With one year of the programme remaining, he challenged IRC members to capture everything they had learned over the past five years – from publishable results to ‘soft’ knowledge – to ensure the programme maximises its legacy.

“With one year to go, it’s important to redouble our efforts on the sustainability plans that will enable our three technologies to find their individual paths to the clinic,” he told attendees. “It’s also time to make the best use of the data we have, and to capture the other knowledge we’ve gained, such as regulatory pathways.

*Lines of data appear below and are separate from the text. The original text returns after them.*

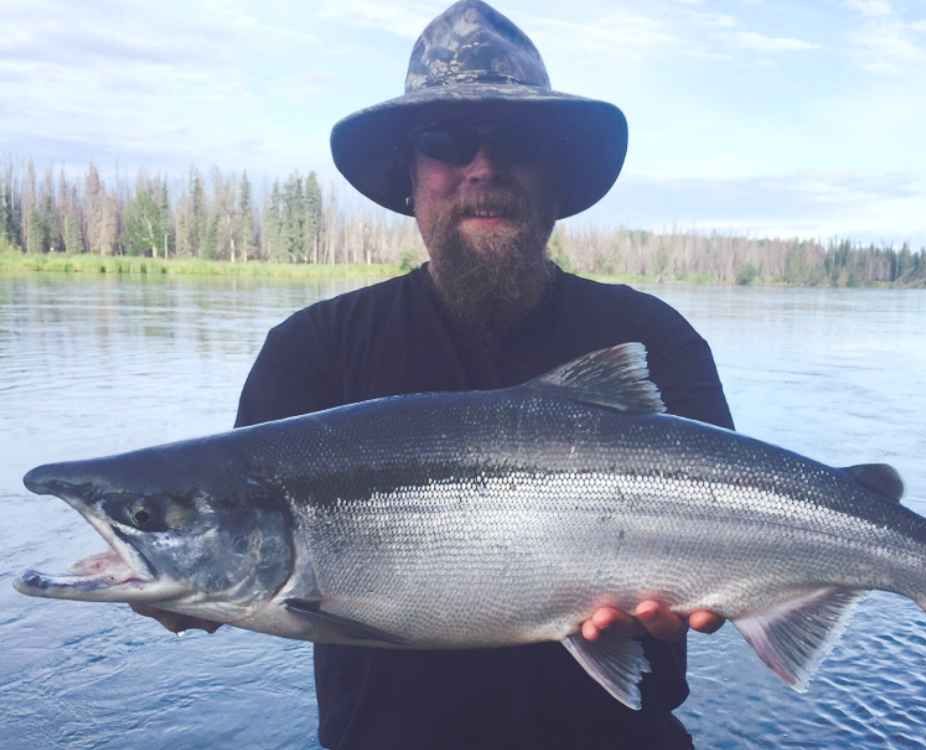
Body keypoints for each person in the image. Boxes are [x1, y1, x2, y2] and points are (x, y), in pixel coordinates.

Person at [134, 1, 734, 747]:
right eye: (447, 141)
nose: (484, 166)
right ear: (409, 182)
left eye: (515, 139)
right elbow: (244, 551)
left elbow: (736, 547)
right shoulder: (312, 350)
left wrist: (721, 596)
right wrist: (178, 582)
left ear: (555, 180)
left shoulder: (653, 337)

And it’s a key time for writing proposals, building on the IRC’s teams, connections and synergies.”

The meeting heard from IRC postdocs from Liverpool, Strathclyde, Glasgow, Birmingham, Imperial College London and Cambridge, who reported their results on novel drug delivery technologies – injectable hydrogels, high-capacity vehicles (metal-organic frameworks or MOFs), and implantable devices, and the cross-cutting themes of manufacturing and pre-clinical validation.

The meeting also heard from two invited speakers, Hugh Adams, Head of Stakeholder Relations at Brain Tumour Research and Dr Bristi Basu, Co-Lead at CRUK Cambridge Centre Pancreatic Cancer Programme.

Brain Tumour Research (BTR), a campaigning charity as well as one which funds early-stage research, is actively building links between patients, their families and MPs in order to increase pressure on politicians and policy makers.

Adams described BTR’s work with the All Party Parliamentary Group on Brain Tumours, its recent inquiry report Pathway to a cure (to which IRC members contributed), and its use of online petitions in lobbying.

“For us as a charity, it’s about the vision to find a cure for brain tumours. Everything we do drives that forward through the research we fund and the campaigning we do,” he said.

The meeting concluded with an overview of recent developments in the wider field of emerging therapeutics for pancreatic cancer from Dr Basu, providing an insight into ongoing research in this area.